Les candidats d’extrême droite à la présidence brésilienne Cabo Daciolo (à gauche) et Jair Bolsonaro (à droite) lors du deuxième débat télévisé, le 7 août, à Sao Paulo. / NELSON ALMEIDA / AFP

Dans les coulisses, quelques heures après avoir considéré les critiques de son programme comme des « analphabètes », le candidat d’extrême droite, Jair Bolsonaro aurait lancé : « il n’y aura pas de pupitre pour les bandits ici, non. » Une référence à la place inoccupée par le candidat Luiz Inacio Lula da Silva, candidat à la présidentielle du Brésil malgré son emprisonnement pour des faits de corruption. Ce vendredi 17 août, dans les studios de la chaîne RedeTV à 22 heures, heure de Brasilia, le pupitre mentionnant le nom de Lula a bien été retiré in extremis pour ne pas froisser les débatteurs.

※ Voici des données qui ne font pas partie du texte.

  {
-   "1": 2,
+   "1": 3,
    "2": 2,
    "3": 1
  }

Pourtant, jamais le fantôme de l’ancien chef d’Etat n’aura autant hanté les débats entre les postulants pour la présidence brésilienne de cette étrange campagne où, à six semaines des élections, « 143 millions d’électeurs ne connaissent pas encore la liste définitive des candidats », soulignait sur Twitter le blogueur Ricardo Noblat.

Une décision attendue

Défiant la justice, considérant la condamnation de son leader inique et illégale, le Parti des travailleurs (PT, gauche) a confirmé, mercredi 15 août, la candidature de l’ancien syndicaliste pour la présidence et de Fernando Haddad, l’ancien maire de Sao Paulo, pour la vice-présidence. Contestée par divers adversaires et par la procureure générale de la République, la présence de Lula à l’élection est suspendue désormais à la validation ou non du Tribunal supérieur électoral. La décision est attendue dans les prochains jours.

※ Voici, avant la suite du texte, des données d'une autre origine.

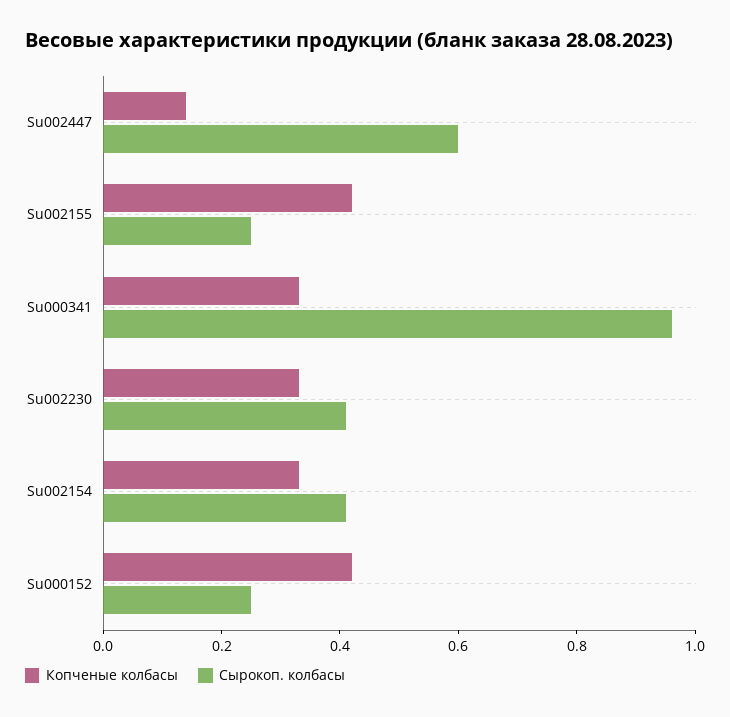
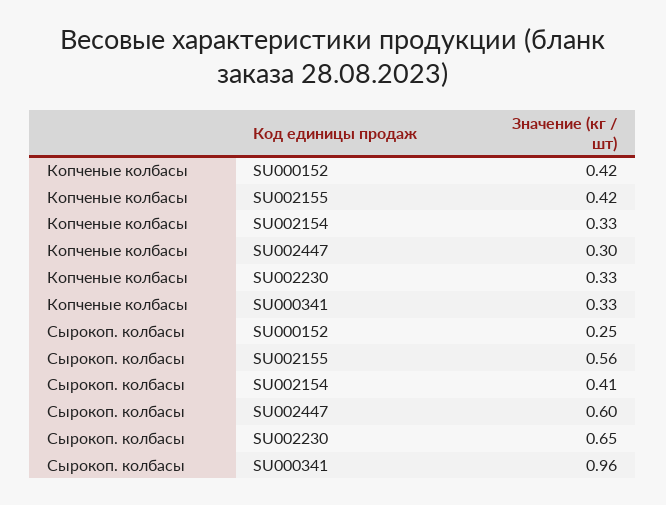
  {
    "Копченые колбасы": {
-     "Su002447": 0.15,
+     "Su002447": 0.3,
      "Su002155": 0.42,
      "Su000341": 0.33,
      "Su002230": 0.33,
      "Su002154": 0.33,
      "Su000152": 0.42
    },
    "Сырокоп. колбасы": {
      "Su002447": 0.6,
-     "Su002155": 0.25,
+     "Su002155": 0.56,
      "Su000341": 0.96,
-     "Su002230": 0.4,
+     "Su002230": 0.65,
      "Su002154": 0.41,
      "Su000152": 0.25
    }
  }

Mais dans l’après-midi de vendredi un comité d’experts de l’Organisation des Nations unies (ONU) est venu ajouter à la confusion. Réclamant que « le Brésil prenne toutes les mesures nécessaires pour garantir que Lula puisse exercer droits politiques depuis sa prison, comme candidat à l’élection présidentielle de 2018 » le comité précise : « ceci inclut l’accès à la presse et aux membres de son parti politique. »

Selon Sarah Cleveland rapporteure de la décision du comité de l’ONU interrogée par le quotidien Folha de Sao Paulo, la principale demande des avocats de Lula, à savoir d’exiger sa libération, n’a pas été acceptée. « La demande que nous avons faite au gouvernement brésilien est limitée », estime-t-elle.

Forte « valeur symbolique »

Il n’empêche, l’avis des dix-huit experts indépendants a été considéré comme une « ingérence inopportune » par le ministre de la justice Torquato Jardim. Tandis que le ministère des affaires étrangères jugeait la déclaration « sans effet ».

« La décision préliminaire, sans pouvoir de sanction, a peu de chance d’inverser le cours des choses », confirme Laura Weisbisch, chercheuse au Centre brésilien d’analyse et de planification (Cebrap) estimant la candidature de Lula peu probable. Le Brésil est déjà, par le passé, passé outre des recommandations d’instances supranationales, notamment au sujet du barrage de Belo Monte sous le gouvernement de Dilma Rousseff, dauphine de Lula, souligne la chercheuse. « Mais la valeur symbolique de cette décision est forte. Elle renforce le discours d’illégitimité de la sanction contre Lula », ajoute Mme Weisbisch. Le PT n’est plus seul à s’indigner, il a, avec lui, une organisation internationale de quoi radicaliser ses troupes.

Jusqu’où ira la contestation ? Vendredi soir, nul n’était en mesure d’évaluer les répercussions de cette décision sur l’élection. Et à ce stade aucun candidat présent aux débats n’a semblé capable de faire bouger les lignes d’un scrutin hautement incertain.